I always like buying The American Prospect. It is usually full of smart articles, and it’s nice not to have the checkout guy at Borders sigh mournfully at me the way he does whenever I buy National Review.

The current issue is pretty much a bunch of policy prescriptions to be implemented starting about, say, January 21, 2009. These proposals struck me as an almost-perfect illustration of the kind of hubris that has infected the American political class since the end of the Cold War. This is not limited to one party or faction – the whole governing elite seems to me to be drunk with power.

I’ll take Chris Mooney’s article on global warming policy as an illustrative example, only because this is an issue about which I am informed. While he makes lots of misleading assertions about the problem, I’ll ignore that and focus on his proposed policies. Mooney proposes: an ever-tightening cap on US emissions that will reduce emissions by 80% by 2050; spending $150 billion on a clean energy research “Manhattan Project” over 10 years; erecting large-scale public works preparedness projects, such as building seawalls around New York; and leading the rest of the world, notably India and China, into a global version of an emissions reduction regime.

He is casually calling for radically restructuring the entire energy sector of the US economy, and further assuming that just by passing a law that says we are going to reduce emissions by X amount that we have done something. It’s not like some future Congress will be bound by this. The real, practical, part of this proposal is to institute a new category of (implicit) taxation. Note that this requires us to believe that the threat is not urgent enough that we have to start anything that he considers to be really painful right now, but it’s also not distant enough that we can wait to get more information before starting this new (implicit) form of taxation – we have, by the standards of multi-century forecasting, an exquisitely accurate glidepath that we must get on right now.

Next, consider the $150 billion dollars of energy research. What is money? I think Adam Smith had it exactly right – money is the power to command the labor of others. GDP per labor force participant in the US today is about $86,000. If we assume about a 50 year working lifetime, then this $150 billion dollars translates roughly to the government seizing the lifetime labor of about 35,000 people. This is a Pharaoh’s army of 35,000 souls.

Finally, consider the idea that the US will lead China and India to agree to reduce emissions substantially (without which, the AGW-related benefits of US reductions would be pretty hard to justify). Together, these two countries have more than 2,400,000,000 people and are rapidly-rising world powers. What makes us think that we will have the power to “lead” either one of these countries to do something that is not in its own interests?
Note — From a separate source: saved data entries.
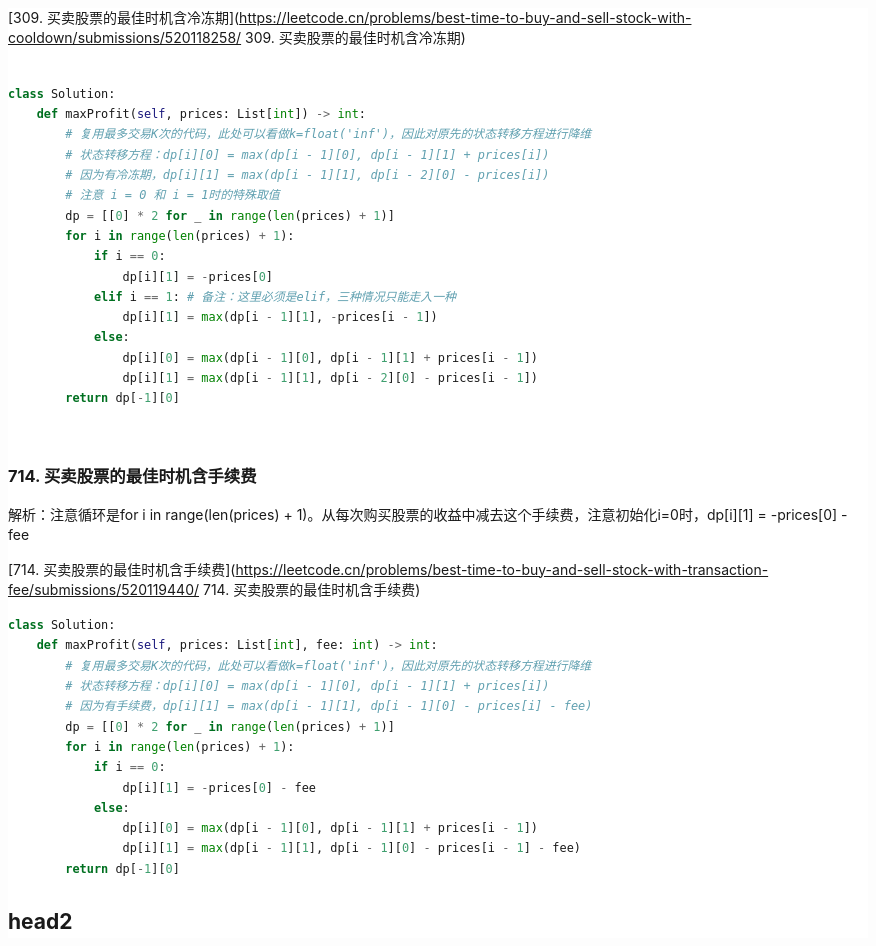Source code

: [309. 买卖股票的最佳时机含冷冻期](https://leetcode.cn/problems/best-time-to-buy-and-sell-stock-with-cooldown/submissions/520118258/  309. 买卖股票的最佳时机含冷冻期)

```python

class Solution:
    def maxProfit(self, prices: List[int]) -> int:
        # 复用最多交易K次的代码，此处可以看做k=float('inf')，因此对原先的状态转移方程进行降维
        # 状态转移方程：dp[i][0] = max(dp[i - 1][0], dp[i - 1][1] + prices[i])
        # 因为有冷冻期，dp[i][1] = max(dp[i - 1][1], dp[i - 2][0] - prices[i])
        # 注意 i = 0 和 i = 1时的特殊取值
        dp = [[0] * 2 for _ in range(len(prices) + 1)]
        for i in range(len(prices) + 1):
            if i == 0:
                dp[i][1] = -prices[0]
            elif i == 1: # 备注：这里必须是elif，三种情况只能走入一种
                dp[i][1] = max(dp[i - 1][1], -prices[i - 1])
            else:
                dp[i][0] = max(dp[i - 1][0], dp[i - 1][1] + prices[i - 1])
                dp[i][1] = max(dp[i - 1][1], dp[i - 2][0] - prices[i - 1])
        return dp[-1][0]
```

​    

### 714. 买卖股票的最佳时机含手续费
解析：注意循环是for i in range(len(prices) + 1)。从每次购买股票的收益中减去这个手续费，注意初始化i=0时，dp[i][1] = -prices[0] - fee

[714. 买卖股票的最佳时机含手续费](https://leetcode.cn/problems/best-time-to-buy-and-sell-stock-with-transaction-fee/submissions/520119440/  714. 买卖股票的最佳时机含手续费)

```python
class Solution:
    def maxProfit(self, prices: List[int], fee: int) -> int:
        # 复用最多交易K次的代码，此处可以看做k=float('inf')，因此对原先的状态转移方程进行降维
        # 状态转移方程：dp[i][0] = max(dp[i - 1][0], dp[i - 1][1] + prices[i])
        # 因为有手续费，dp[i][1] = max(dp[i - 1][1], dp[i - 1][0] - prices[i] - fee)
        dp = [[0] * 2 for _ in range(len(prices) + 1)]
        for i in range(len(prices) + 1):
            if i == 0:
                dp[i][1] = -prices[0] - fee
            else:
                dp[i][0] = max(dp[i - 1][0], dp[i - 1][1] + prices[i - 1])
                dp[i][1] = max(dp[i - 1][1], dp[i - 1][0] - prices[i - 1] - fee)
        return dp[-1][0]
```



## head2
The US is not some colossus that can dominate the globe. Wouldn’t recognizing prudent limits to American power lead one to at least condition US emissions reduction on reductions by other major emitters (as the EU has discussed)?

Where is the humility about the complexity of society, the inherent difficulty in predicting the future of anything, and the limits to our capabilities? Put differently, where is the sense of how much harder it is to do a thing than to talk about doing it?
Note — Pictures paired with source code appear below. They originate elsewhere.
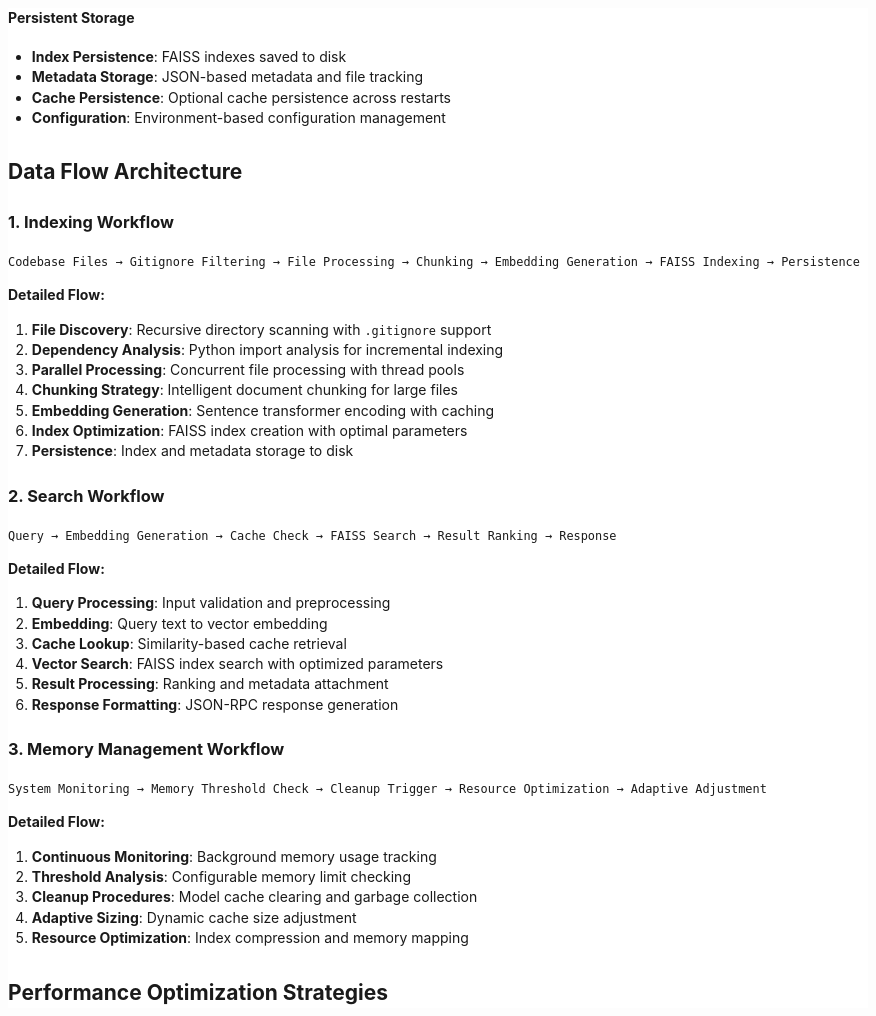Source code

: #### Persistent Storage
- **Index Persistence**: FAISS indexes saved to disk
- **Metadata Storage**: JSON-based metadata and file tracking
- **Cache Persistence**: Optional cache persistence across restarts
- **Configuration**: Environment-based configuration management

## Data Flow Architecture

### 1. Indexing Workflow

```
Codebase Files → Gitignore Filtering → File Processing → Chunking → Embedding Generation → FAISS Indexing → Persistence
```

**Detailed Flow:**
1. **File Discovery**: Recursive directory scanning with `.gitignore` support
2. **Dependency Analysis**: Python import analysis for incremental indexing
3. **Parallel Processing**: Concurrent file processing with thread pools
4. **Chunking Strategy**: Intelligent document chunking for large files
5. **Embedding Generation**: Sentence transformer encoding with caching
6. **Index Optimization**: FAISS index creation with optimal parameters
7. **Persistence**: Index and metadata storage to disk

### 2. Search Workflow

```
Query → Embedding Generation → Cache Check → FAISS Search → Result Ranking → Response
```

**Detailed Flow:**
1. **Query Processing**: Input validation and preprocessing
2. **Embedding**: Query text to vector embedding
3. **Cache Lookup**: Similarity-based cache retrieval
4. **Vector Search**: FAISS index search with optimized parameters
5. **Result Processing**: Ranking and metadata attachment
6. **Response Formatting**: JSON-RPC response generation

### 3. Memory Management Workflow

```
System Monitoring → Memory Threshold Check → Cleanup Trigger → Resource Optimization → Adaptive Adjustment
```

**Detailed Flow:**
1. **Continuous Monitoring**: Background memory usage tracking
2. **Threshold Analysis**: Configurable memory limit checking
3. **Cleanup Procedures**: Model cache clearing and garbage collection
4. **Adaptive Sizing**: Dynamic cache size adjustment
5. **Resource Optimization**: Index compression and memory mapping

## Performance Optimization Strategies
Mooney’s article is just an example of the kind of hubris that I think negatively affects most major areas of foreign and domestic politics. There are surely many causes, but a big one must be the lack of the discipline created by an external challenger. I doubt the human propensity to power was any different decades ago, and many academic-types were surely spinning some fantastic schemes, but there’s nothing like an implacable, nuclear-armed adversary to keep the egos of electorates and policy-makers in check. Now, surely it’s better overall not to have the Soviet Union (or Hitler, or the great Depression,…) around any more, but it does call for greater self-discipline on our part.